» **Your instructions**:
Write out exactly the lines below that run from the one containing "Anda mungkin menyukai postingan ini" through the one containing "Membuat Kolase dari Koran", both included, with no other lines.

» **Data for this exercise**:
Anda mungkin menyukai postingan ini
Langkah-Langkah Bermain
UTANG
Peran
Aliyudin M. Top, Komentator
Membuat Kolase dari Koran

---

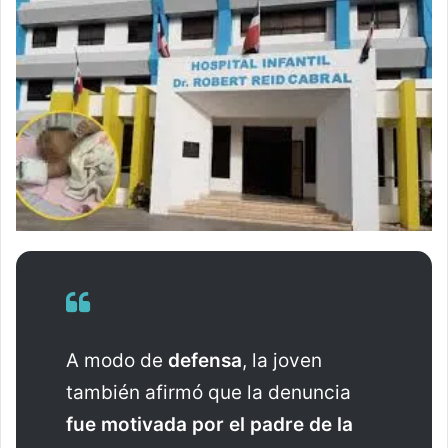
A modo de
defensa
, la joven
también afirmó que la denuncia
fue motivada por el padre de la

» **Your response**:
Anda mungkin menyukai postingan ini
Langkah-Langkah Bermain
UTANG
Peran
Aliyudin M. Top, Komentator
Membuat Kolase dari Koran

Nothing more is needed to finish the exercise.